__Data items__.

════════════════

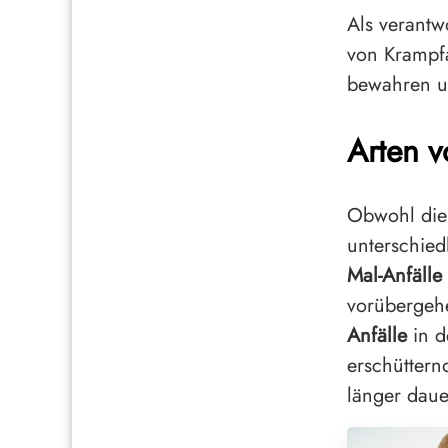
Als verantw
von Krampfa
bewahren u
Arten v
Obwohl die
unterschied
Mal-Anfälle
vorübergehe
Anfälle
in d
erschüttern
länger daue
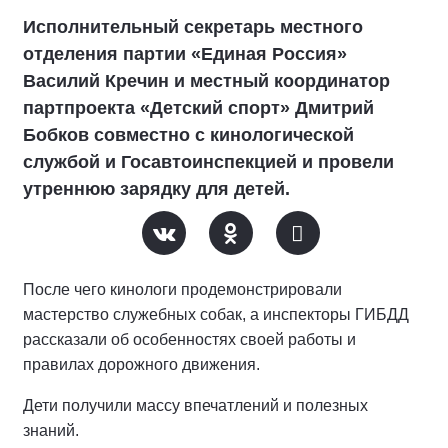
Исполнительный секретарь местного
отделения партии «Единая Россия»
Василий Кречин и местный координатор
партпроекта «Детский спорт» Дмитрий
Бобков совместно с кинологической
службой и Госавтоинспекцией и провели
утреннюю зарядку для детей.
После чего кинологи продемонстрировали
мастерство служебных собак, а инспекторы ГИБДД
рассказали об особенностях своей работы и
правилах дорожного движения.
Дети получили массу впечатлений и полезных
знаний.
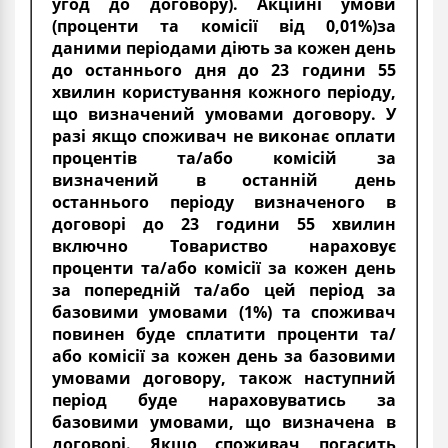
угод до договору). Акційні умови
(проценти та комісії від 0,01%)за
даними періодами діють за кожен день
до останнього дня до 23 години 55
хвилин користування кожного періоду,
що визначений умовами договору. У
разі якщо споживач не виконає оплати
процентів та/або комісій за
визначений в останній день
останнього періоду визначеного в
договорі до 23 години 55 хвилин
включно Товариство нараховує
проценти та/або комісії за кожен день
за попередній та/або цей період за
базовими умовами (1%) та споживач
повинен буде сплатити проценти та/
або комісії за кожен день за базовими
умовами договору, також наступний
період буде нараховуватись за
базовими умовами, що визначена в
договорі. Якщо споживач погасить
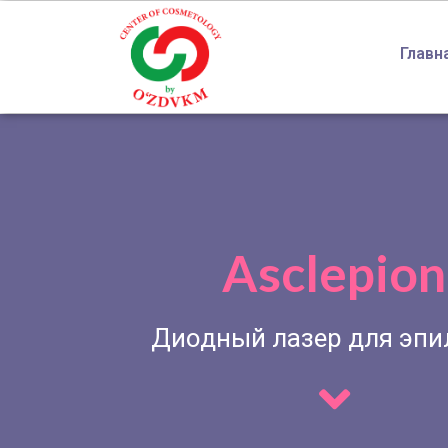
Главн
Asclepion
Диодный лазер для эпи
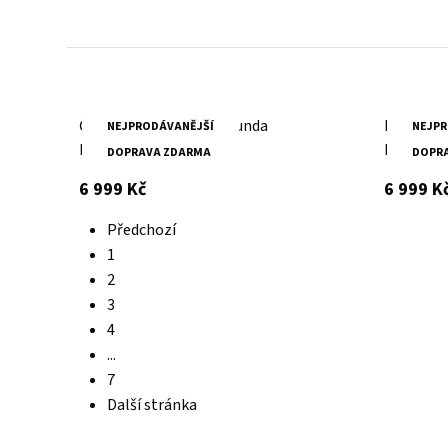
Batoh z poctivé kůže, prošitý dvojitým stehem -
zvládne všechna tvá dobrodružství.
Černá kožená pánská bunda
Pánská h
NEJPRODÁVANĚJŠÍ
NEJPR
DMThees
kapucí D
DOPRAVA ZDARMA
DOPR
s DPH
6 999 Kč
6 999 K
Předchozí
1
2
3
4
...
7
Další stránka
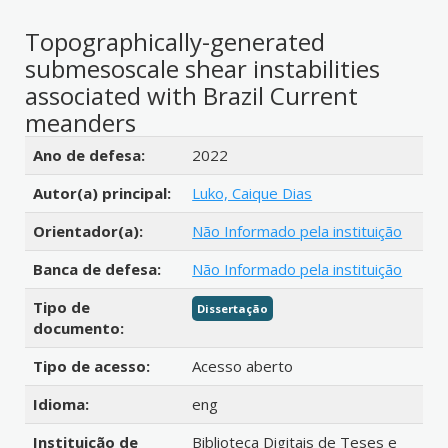
Topographically-generated
submesoscale shear instabilities
associated with Brazil Current
meanders
Detalhes bibliográficos
Ano de defesa:
2022
Autor(a) principal:
Luko, Caique Dias
Orientador(a):
Não Informado pela instituição
Banca de defesa:
Não Informado pela instituição
Tipo de
Dissertação
documento:
Tipo de acesso:
Acesso aberto
Idioma:
eng
Instituição de
Biblioteca Digitais de Teses e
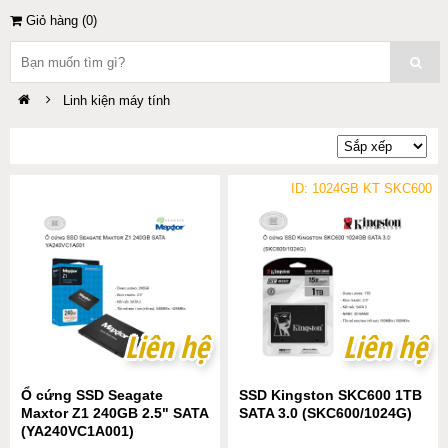
Giỏ hàng (
0
)
Linh kiện máy tính
ID: 1024GB KT SKC600
Liên hệ
Liên hệ
Liên hệ
Liên hệ
Ổ cứng SSD Seagate
SSD Kingston SKC600 1TB
Maxtor Z1 240GB 2.5" SATA
SATA 3.0 (SKC600/1024G)
(YA240VC1A001)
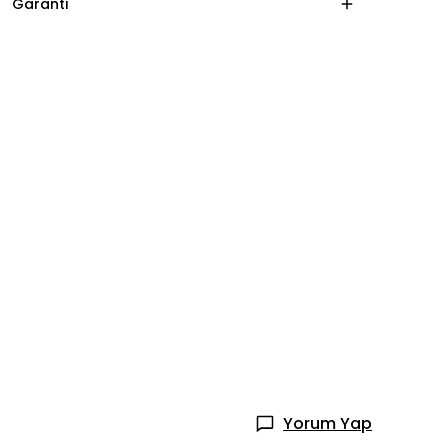
Garanti
Yorum Yap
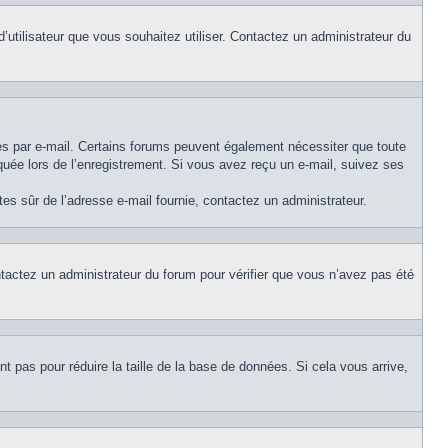
d’utilisateur que vous souhaitez utiliser. Contactez un administrateur du
ues par e-mail. Certains forums peuvent également nécessiter que toute
uée lors de l’enregistrement. Si vous avez reçu un e-mail, suivez ses
êtes sûr de l’adresse e-mail fournie, contactez un administrateur.
ontactez un administrateur du forum pour vérifier que vous n’avez pas été
t pas pour réduire la taille de la base de données. Si cela vous arrive,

════════════════

__Try it__. Retype the text read from each entry above, line for line and unchanged, and leave the pictures out.

__Answer to this task__.
Als verantw
von Krampfa
bewahren u
Arten v
Obwohl die
unterschied
Mal-Anfälle
vorübergehe
Anfälle
in d
erschüttern
länger daue
Исполнительный секретарь местного
отделения партии «Единая Россия»
Василий Кречин и местный координатор
партпроекта «Детский спорт» Дмитрий
Бобков совместно с кинологической
службой и Госавтоинспекцией и провели
утреннюю зарядку для детей.
После чего кинологи продемонстрировали
мастерство служебных собак, а инспекторы ГИБДД
рассказали об особенностях своей работы и
правилах дорожного движения.
Дети получили массу впечатлений и полезных
знаний.
угод до договору). Акційні умови
(проценти та комісії від 0,01%)за
даними періодами діють за кожен день
до останнього дня до 23 години 55
хвилин користування кожного періоду,
що визначений умовами договору. У
разі якщо споживач не виконає оплати
процентів та/або комісій за
визначений в останній день
останнього періоду визначеного в
договорі до 23 години 55 хвилин
включно Товариство нараховує
проценти та/або комісії за кожен день
за попередній та/або цей період за
базовими умовами (1%) та споживач
повинен буде сплатити проценти та/
або комісії за кожен день за базовими
умовами договору, також наступний
період буде нараховуватись за
базовими умовами, що визначена в
договорі. Якщо споживач погасить
Главн
Asclepion
Диодный лазер для эпи
Batoh z poctivé kůže, prošitý dvojitým stehem -
zvládne všechna tvá dobrodružství.
Černá kožená pánská bunda
Pánská h
NEJPRODÁVANĚJŠÍ
NEJPR
DMThees
kapucí D
DOPRAVA ZDARMA
DOPR
s DPH
6 999 Kč
6 999 K
Předchozí
1
2
3
4
...
7
Další stránka
Topographically-generated
submesoscale shear instabilities
associated with Brazil Current
meanders
Detalhes bibliográficos
Ano de defesa:
2022
Autor(a) principal:
Luko, Caique Dias
Orientador(a):
Não Informado pela instituição
Banca de defesa:
Não Informado pela instituição
Tipo de
Dissertação
documento:
Tipo de acesso:
Acesso aberto
Idioma:
eng
Instituição de
Biblioteca Digitais de Teses e
Giỏ hàng (
0
)
Linh kiện máy tính
ID: 1024GB KT SKC600
Liên hệ
Liên hệ
Liên hệ
Liên hệ
Ổ cứng SSD Seagate
SSD Kingston SKC600 1TB
Maxtor Z1 240GB 2.5" SATA
SATA 3.0 (SKC600/1024G)
(YA240VC1A001)
Garanti
Yorum Yap
d’utilisateur que vous souhaitez utiliser. Contactez un administrateur du
ues par e-mail. Certains forums peuvent également nécessiter que toute
uée lors de l’enregistrement. Si vous avez reçu un e-mail, suivez ses
êtes sûr de l’adresse e-mail fournie, contactez un administrateur.
ontactez un administrateur du forum pour vérifier que vous n’avez pas été
t pas pour réduire la taille de la base de données. Si cela vous arrive,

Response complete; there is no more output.